Mary. Do tell us something more, Mamma, about the Great Rebellion and how it began.

Mrs. M. Well, my dear, you must know that in the previous reign it had been the fashion for middle-aged and elderly people to behave and dress as if they were still juvenile. Mothers neglected their daughters and went to balls and theatres every night, where they were conspicuous for their extravagant attire and strange conversation. They would not allow their daughters to smoke, or, if they did, provided them with the cheapest cigarettes. Fathers of even advanced years wore knickerbocker suits on all occasions and spent most of their time playing a game called golf. This at last provoked a violent reaction, and the Great Rebellion was the consequence. Although there was no bloodshed many distressing scenes were enacted and something like a Reign of Terror prevailed for several years.
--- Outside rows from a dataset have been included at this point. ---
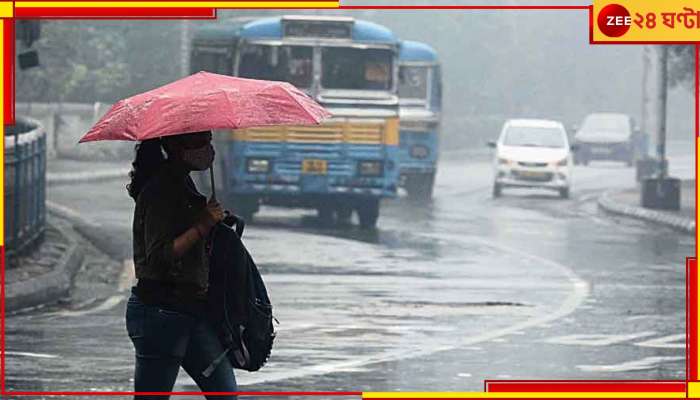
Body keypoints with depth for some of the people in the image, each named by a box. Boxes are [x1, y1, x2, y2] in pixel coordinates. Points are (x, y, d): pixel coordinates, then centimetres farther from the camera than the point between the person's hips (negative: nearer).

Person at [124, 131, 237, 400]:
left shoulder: (184, 184, 15)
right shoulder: (158, 192, -15)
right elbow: (159, 256, -24)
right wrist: (203, 225, -20)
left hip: (194, 310, 9)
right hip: (160, 310, -9)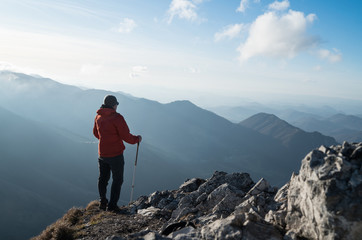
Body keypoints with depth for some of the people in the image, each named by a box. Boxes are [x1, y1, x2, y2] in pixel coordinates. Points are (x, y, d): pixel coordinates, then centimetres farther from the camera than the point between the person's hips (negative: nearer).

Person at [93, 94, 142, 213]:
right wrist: (137, 139, 0)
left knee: (103, 178, 18)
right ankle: (112, 205, 9)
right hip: (115, 154, -6)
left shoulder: (98, 117, 5)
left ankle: (102, 202, 28)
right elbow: (126, 136, -19)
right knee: (117, 180, 6)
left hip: (102, 153, 7)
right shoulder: (117, 117, -18)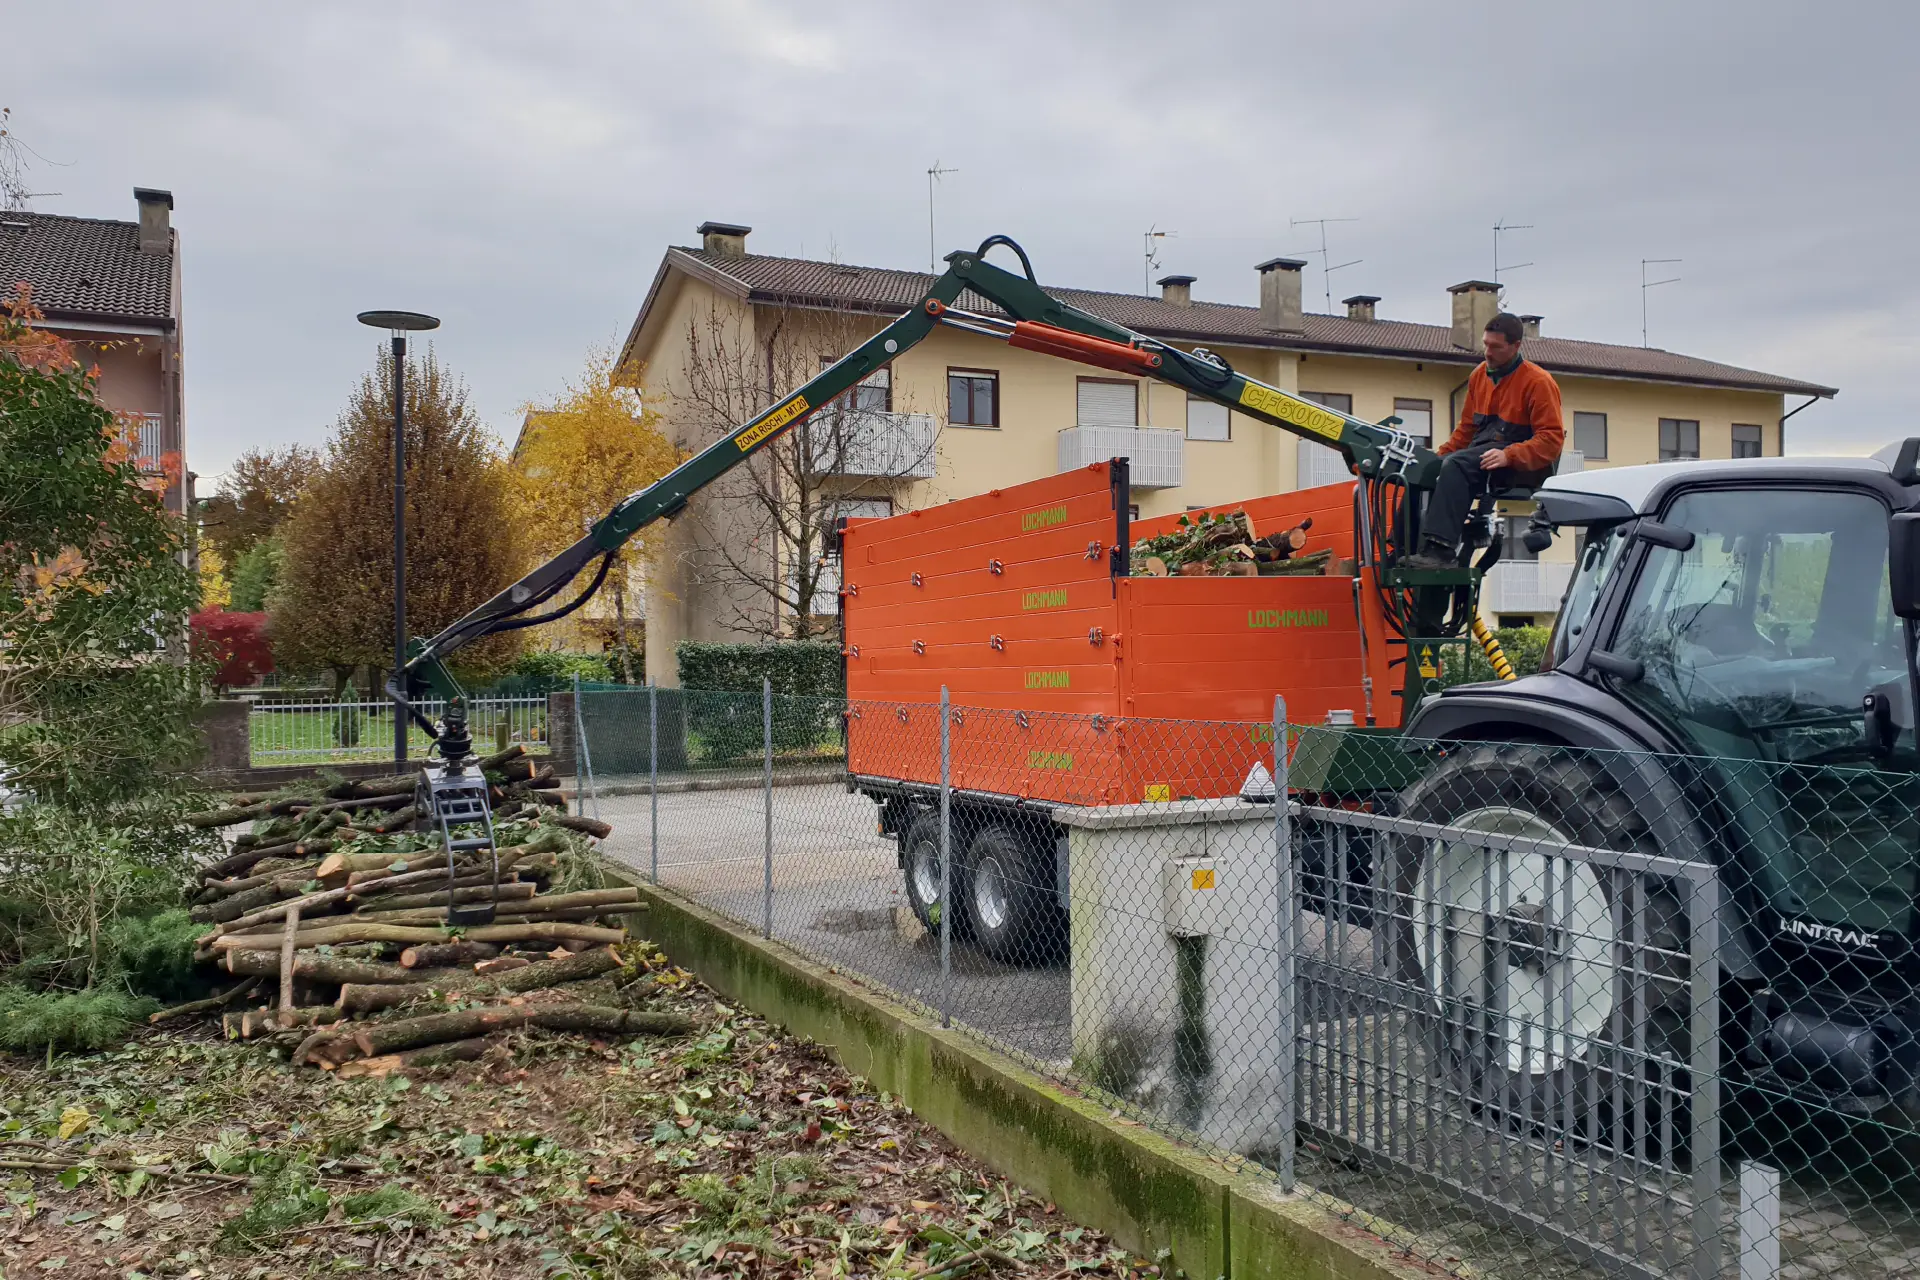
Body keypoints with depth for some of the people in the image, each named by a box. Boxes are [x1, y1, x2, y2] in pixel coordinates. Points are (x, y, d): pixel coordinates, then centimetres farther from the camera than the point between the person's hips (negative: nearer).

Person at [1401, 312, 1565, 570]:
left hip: (1524, 466, -7)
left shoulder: (1538, 382, -6)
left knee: (1456, 465, -32)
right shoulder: (1479, 375, 15)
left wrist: (1509, 455, -26)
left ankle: (1442, 550, -41)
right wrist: (1440, 455, 5)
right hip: (1481, 453, 7)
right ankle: (1408, 548, -23)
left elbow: (1552, 439, -12)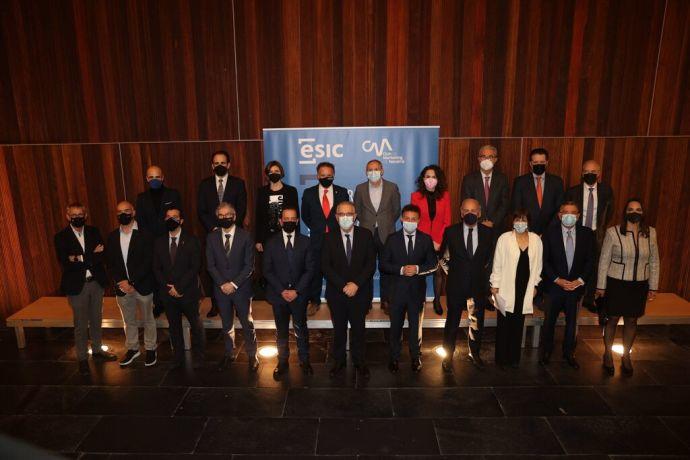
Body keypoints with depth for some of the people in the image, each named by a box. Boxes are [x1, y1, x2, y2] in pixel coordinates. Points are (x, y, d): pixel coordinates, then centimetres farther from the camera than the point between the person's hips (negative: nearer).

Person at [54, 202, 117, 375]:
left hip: (96, 283, 3)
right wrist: (92, 255, -18)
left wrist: (81, 259, -19)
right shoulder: (61, 237, -6)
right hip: (76, 286, -3)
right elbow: (66, 264, -16)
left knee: (96, 320, 17)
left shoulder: (93, 232, 3)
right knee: (81, 325, 6)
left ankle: (97, 349, 34)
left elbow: (101, 256, -5)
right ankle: (82, 358, 20)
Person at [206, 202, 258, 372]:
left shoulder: (245, 236, -8)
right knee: (226, 324, 16)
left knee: (247, 323, 8)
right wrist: (222, 284, -10)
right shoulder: (211, 237, 1)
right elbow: (210, 265, 1)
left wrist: (234, 284, -15)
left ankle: (252, 355, 24)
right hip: (221, 288, 2)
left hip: (241, 288, -2)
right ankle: (229, 353, 33)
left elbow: (249, 265, -9)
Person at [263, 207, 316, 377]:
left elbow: (310, 269, -3)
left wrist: (297, 290, -11)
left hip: (299, 294, 0)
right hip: (278, 294, 1)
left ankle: (304, 360, 26)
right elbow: (267, 270, -1)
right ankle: (282, 362, 28)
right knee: (281, 331, 13)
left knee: (301, 329, 9)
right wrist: (282, 291, -10)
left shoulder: (305, 241, 0)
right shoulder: (271, 243, 0)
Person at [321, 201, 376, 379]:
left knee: (358, 328, 13)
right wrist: (343, 286, -17)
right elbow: (325, 266, -8)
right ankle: (339, 361, 32)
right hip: (336, 293, 0)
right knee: (339, 329, 14)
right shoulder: (329, 238, -4)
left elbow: (371, 263, -7)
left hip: (360, 292, 0)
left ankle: (359, 361, 31)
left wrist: (356, 284, -17)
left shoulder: (366, 235, -4)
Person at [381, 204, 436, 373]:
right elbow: (382, 264, -4)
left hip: (417, 290, 1)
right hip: (397, 289, 0)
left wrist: (418, 269, -16)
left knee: (416, 325, 13)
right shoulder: (392, 239, -2)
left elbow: (433, 263, 1)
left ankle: (416, 358, 31)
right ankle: (394, 358, 28)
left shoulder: (426, 239, 0)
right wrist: (401, 269, -18)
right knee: (396, 326, 11)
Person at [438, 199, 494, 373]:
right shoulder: (451, 232, -6)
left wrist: (485, 275, 5)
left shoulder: (488, 233, -1)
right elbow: (443, 255, 4)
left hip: (479, 285, 2)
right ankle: (448, 357, 25)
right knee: (452, 322, 8)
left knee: (477, 322, 16)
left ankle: (474, 353, 39)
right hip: (457, 285, -2)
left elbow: (490, 258, 8)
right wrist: (452, 270, 0)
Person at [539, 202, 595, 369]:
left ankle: (569, 353, 31)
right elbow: (544, 260, -7)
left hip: (576, 285, 2)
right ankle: (546, 351, 27)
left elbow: (590, 260, 1)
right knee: (549, 320, 10)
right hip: (555, 285, -2)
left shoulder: (587, 234, -1)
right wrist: (557, 280, -14)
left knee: (572, 321, 14)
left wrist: (580, 280, -9)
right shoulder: (550, 233, -7)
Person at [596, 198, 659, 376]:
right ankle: (607, 354, 28)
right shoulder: (613, 232, -10)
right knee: (613, 319, 8)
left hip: (639, 286, 3)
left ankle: (626, 356, 32)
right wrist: (601, 286, -4)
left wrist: (653, 287, 7)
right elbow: (604, 260, -6)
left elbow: (654, 261, 6)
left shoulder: (650, 232, 0)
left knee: (632, 320, 14)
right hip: (616, 284, -3)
Richard. Oh, Mamma, please go on!

Mrs. M. Parents trembled at the sight of their children, and fathers, even when they were sixty years old, stood bareheaded before their sons and did not dare to speak without permission. Mothers never sat down in the presence of their grown-up daughters, but stood in respectful silence at the further end of the room, and were only allowed to smoke in the kitchen.

George. That cannot have been very good for the cooking.

Mrs. M. The daughters of the family were seldom educated at home, and when they returned to their father's roof their parents were only admitted into the presence of their children during short and stated periods.

Mary. And when did the English begin to grow kinder to their parents?

Mrs. M. I really cannot say. Perhaps a climax was reached in the Baby Suffrage Act; but after that matters began to improve, and the Married Persons Amusements Act showed a more tolerant spirit towards the elderly. But even so lately as when my mother was a child young people were often exceedingly harsh with their parents, and she has told me how on one occasion she locked up her mother for several hours in the coal-cellar for playing a mouth-organ in the bathroom without permission.

Richard. Pray, Mamma, did the English speak Irish then, as they do now?

Mrs. M. Compulsory Irish was introduced under ALFRED as a concession to Ireland for the services rendered by that kingdom to art and literature and the neutrality which it observed during England's wars. There was a certain amount of opposition, but it was soon overcome by ALFRED'S wisely insisting on the newspapers being printed in both languages. Since then the variations in dialect and pronunciation which prevailed in different districts of England have largely disappeared, and from Land's End to John o' Groat's the bilingual system is now securely established, though my mother told me that as a child she once met an old man in Northumberland who could only speak a few words of Irish, and had been deprived of his vote in consequence.